I tend to agree, but writing code in a memory-safe language is not the goal. The relevant goal on that particular front (and it is not the only goal people have when writing programs) is to maximise the resulting program's correctness within some effort budget and other requirements (such as memory consumption etc.). Using a memory-safe language is one approach toward achieving that goal, but if that safety comes at a cost of added effort, then showing that's the best approach depends on claims that are hard to verify without a lot more empirical data. The only theoretical justification could be that more soundness results in more practical correctness, but if that were the case then there are languages that offer more soundness than Rust. In other words, if Rust is generally superior to Zig because it offers more soundness, then other languages are superior still. Indeed, soundness is not considered the best approach to attaining every property in general because it can be more expensive than other approaches that achieve the desired outcome, and Rust clearly recognises that.

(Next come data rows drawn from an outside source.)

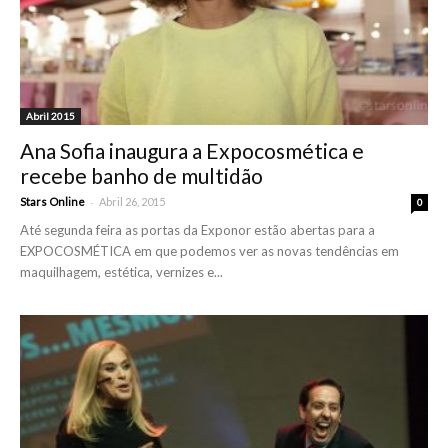
Abril 2015
Ana Sofia inaugura a Expocosmética e
recebe banho de multidão
-
Stars Online
Abril 26, 2015
0
Até segunda feira as portas da Exponor estão abertas para a
EXPOCOSMÉTICA em que podemos ver as novas tendências em
maquilhagem, estética, vernizes e...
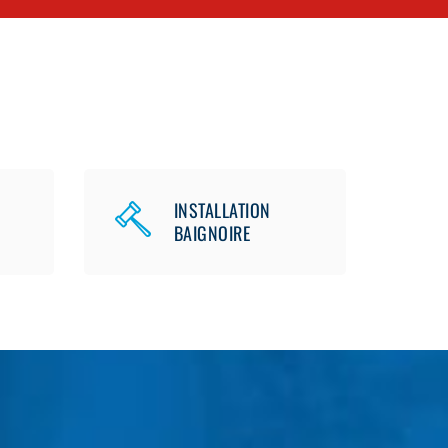
INSTALLATION
BAIGNOIRE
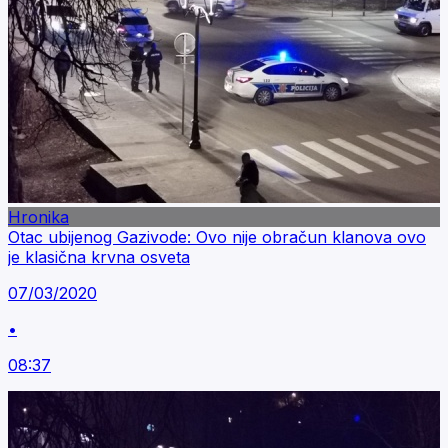
Hronika
Otac ubijenog Gazivode: Ovo nije obračun klanova ovo
je klasična krvna osveta
07/03/2020
•
08:37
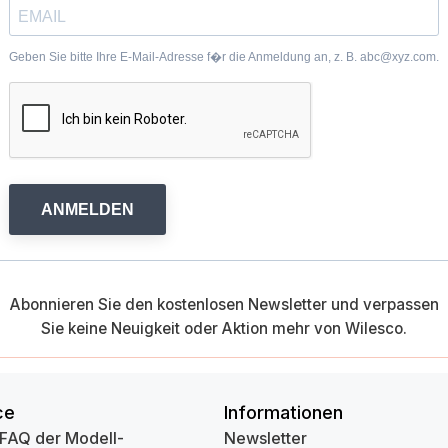
Geben Sie bitte Ihre E-Mail-Adresse f�r die Anmeldung an, z. B. abc@xyz.com.
ANMELDEN
Abonnieren Sie den kostenlosen Newsletter und verpassen
Sie keine Neuigkeit oder Aktion mehr von Wilesco.
ce
Informationen
 FAQ der Modell-
Newsletter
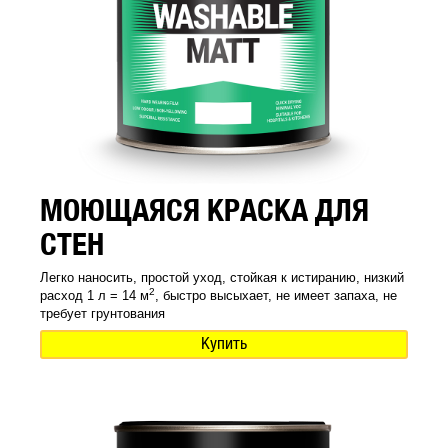
МОЮЩАЯСЯ КРАСКА ДЛЯ
СТЕН
Легко наносить, простой уход, стойкая к истиранию, низкий
2
расход 1 л = 14 м
, быстро высыхает, не имеет запаха, не
требует грунтования
Купить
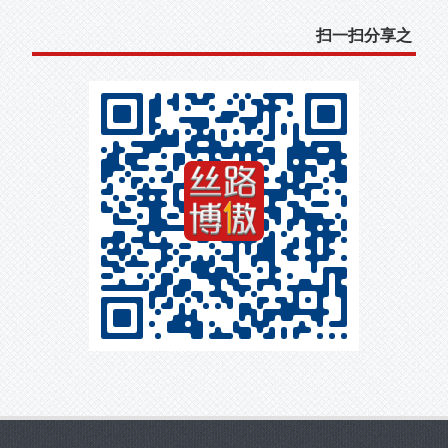
扫一扫分享之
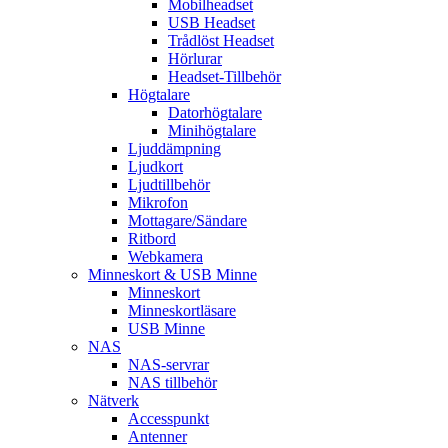
Mobilheadset
USB Headset
Trådlöst Headset
Hörlurar
Headset-Tillbehör
Högtalare
Datorhögtalare
Minihögtalare
Ljuddämpning
Ljudkort
Ljudtillbehör
Mikrofon
Mottagare/Sändare
Ritbord
Webkamera
Minneskort & USB Minne
Minneskort
Minneskortläsare
USB Minne
NAS
NAS-servrar
NAS tillbehör
Nätverk
Accesspunkt
Antenner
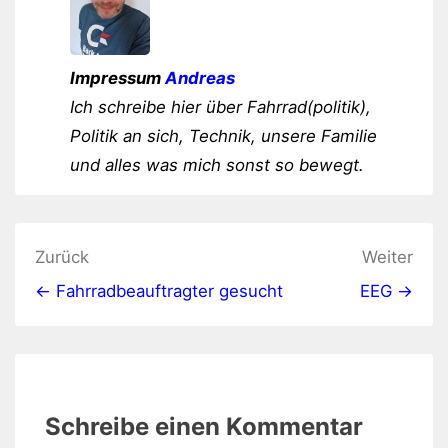
Impressum
Andreas
Ich schreibe hier über Fahrrad(politik),
Politik an sich, Technik, unsere Familie
und alles was mich sonst so bewegt.
Beitragsnavigation
Zurück
Weiter
← Fahrradbeauftragter gesucht
EEG →
Schreibe einen Kommentar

Rather, both languages' correctness-related claims rely on them being in some better or worse effort/correctness sweet spot, and that can only be measured empirically for those two specific languages. Crucially, results comparing Rust to C or C++ are not relevant. Zig offers more soundness than C, and even if it offers the same soundness as C++ (and I disagree -- I think it offers more) the language's claim is that its simplicity assists correctness. We can only tell to what extent that is true with more empirical observation; I don't think there can be any good guess made here regarding the size of the effect.


some correctness matters more than others. for a web browser, i would rather use a browser that is buggy/janky/crashy but doesn't give random websites arbitrary native code execution over a browser that is logically correct except for giving random websites rce. the languages that are more sound than rust are probably worse among some axis like ease of use, expressivity or performance. even if they weren't, they're probably not going to buy me much more than a slightly less buggy/janky/crashy browser, once you no longer have exploitable memory safety bugs.


Sure, but once soundness starts trading off other properties that may be important even for that kind of correctness, it is not necessarily the best approach. You don't care what the cause of the exploitable remote execution vulnerability is, and remote code execution is a real vulnerability even in fully memory-safe languages.

If you look at MITRE's CWE Top 25 [1], #2 (Out-of-bounds Write) and #6 (Out-of-bounds Read) are soundly eliminated by both Zig and Rust. It is only when it comes to #8 (Use After Free) that Rust's additional soundness comes into play. But because it comes at a cost, the question is to what extent eliminating #8 adversely impacts the other top vulnerabilities, including those higher on the list. It may be the case that eliminating the eighth most dangerous vulnerability through sound language guarantees may end up being worse overall even if we're only concerned with security (and it isn't the only concern). We can only try to assess that through empirical study.

[1]: https://cwe.mitre.org/top25/archive/2024/2024_cwe_top25.html


if you looked at the clr project you would find a credible claim that it doesn't have to be an "effectively different language", that there is a real possibility that "minor annotations are sufficient".

> I don't believe

Of course, we're debating against a belief, and you have plenty of reasons to not believe it that it will be impossible to be swayed by any sort of evidence, and you will always find a way move the goalposts.